:: Activity ::
Copy the records that follow exactly, leaving nothing out.

[Page layout parsing data]
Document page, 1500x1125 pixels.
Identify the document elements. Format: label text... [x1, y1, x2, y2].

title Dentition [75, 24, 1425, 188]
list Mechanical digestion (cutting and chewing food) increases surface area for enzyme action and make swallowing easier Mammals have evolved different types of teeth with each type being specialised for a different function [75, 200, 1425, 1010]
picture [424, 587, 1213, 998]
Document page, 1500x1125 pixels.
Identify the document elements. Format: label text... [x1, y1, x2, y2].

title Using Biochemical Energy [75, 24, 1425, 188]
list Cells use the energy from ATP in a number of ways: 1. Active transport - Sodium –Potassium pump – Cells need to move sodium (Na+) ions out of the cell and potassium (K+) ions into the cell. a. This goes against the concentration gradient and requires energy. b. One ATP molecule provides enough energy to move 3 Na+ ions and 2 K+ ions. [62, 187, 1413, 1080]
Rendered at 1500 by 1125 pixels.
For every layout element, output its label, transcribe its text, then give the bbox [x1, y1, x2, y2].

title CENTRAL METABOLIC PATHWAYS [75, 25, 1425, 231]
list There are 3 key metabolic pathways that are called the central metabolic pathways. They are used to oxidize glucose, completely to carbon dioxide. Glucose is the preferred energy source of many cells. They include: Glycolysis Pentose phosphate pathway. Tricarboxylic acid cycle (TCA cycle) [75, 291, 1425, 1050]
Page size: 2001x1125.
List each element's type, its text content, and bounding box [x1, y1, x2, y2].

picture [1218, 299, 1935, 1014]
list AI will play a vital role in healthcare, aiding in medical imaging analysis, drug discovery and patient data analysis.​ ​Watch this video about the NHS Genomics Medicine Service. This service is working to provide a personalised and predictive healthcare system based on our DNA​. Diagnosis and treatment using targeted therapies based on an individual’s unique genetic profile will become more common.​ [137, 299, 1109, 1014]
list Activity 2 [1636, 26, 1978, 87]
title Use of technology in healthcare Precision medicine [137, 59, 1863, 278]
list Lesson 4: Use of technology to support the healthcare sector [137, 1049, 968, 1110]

:: Answer ::
Document page, 1500x1125 pixels.
Identify the document elements. Format: label text... [x1, y1, x2, y2].

title Dentition [75, 24, 1425, 188]
list Mechanical digestion (cutting and chewing food) increases surface area for enzyme action and make swallowing easier Mammals have evolved different types of teeth with each type being specialised for a different function [75, 200, 1425, 1010]
picture [424, 587, 1213, 998]
Document page, 1500x1125 pixels.
Identify the document elements. Format: label text... [x1, y1, x2, y2].

title Using Biochemical Energy [75, 24, 1425, 188]
list Cells use the energy from ATP in a number of ways: 1. Active transport - Sodium –Potassium pump – Cells need to move sodium (Na+) ions out of the cell and potassium (K+) ions into the cell. a. This goes against the concentration gradient and requires energy. b. One ATP molecule provides enough energy to move 3 Na+ ions and 2 K+ ions. [62, 187, 1413, 1080]
Rendered at 1500 by 1125 pixels.
For every layout element, output its label, transcribe its text, then give the bbox [x1, y1, x2, y2].

title CENTRAL METABOLIC PATHWAYS [75, 25, 1425, 231]
list There are 3 key metabolic pathways that are called the central metabolic pathways. They are used to oxidize glucose, completely to carbon dioxide. Glucose is the preferred energy source of many cells. They include: Glycolysis Pentose phosphate pathway. Tricarboxylic acid cycle (TCA cycle) [75, 291, 1425, 1050]
Page size: 2001x1125.
List each element's type, its text content, and bounding box [x1, y1, x2, y2].

picture [1218, 299, 1935, 1014]
list AI will play a vital role in healthcare, aiding in medical imaging analysis, drug discovery and patient data analysis.​ ​Watch this video about the NHS Genomics Medicine Service. This service is working to provide a personalised and predictive healthcare system based on our DNA​. Diagnosis and treatment using targeted therapies based on an individual’s unique genetic profile will become more common.​ [137, 299, 1109, 1014]
list Activity 2 [1636, 26, 1978, 87]
title Use of technology in healthcare Precision medicine [137, 59, 1863, 278]
list Lesson 4: Use of technology to support the healthcare sector [137, 1049, 968, 1110]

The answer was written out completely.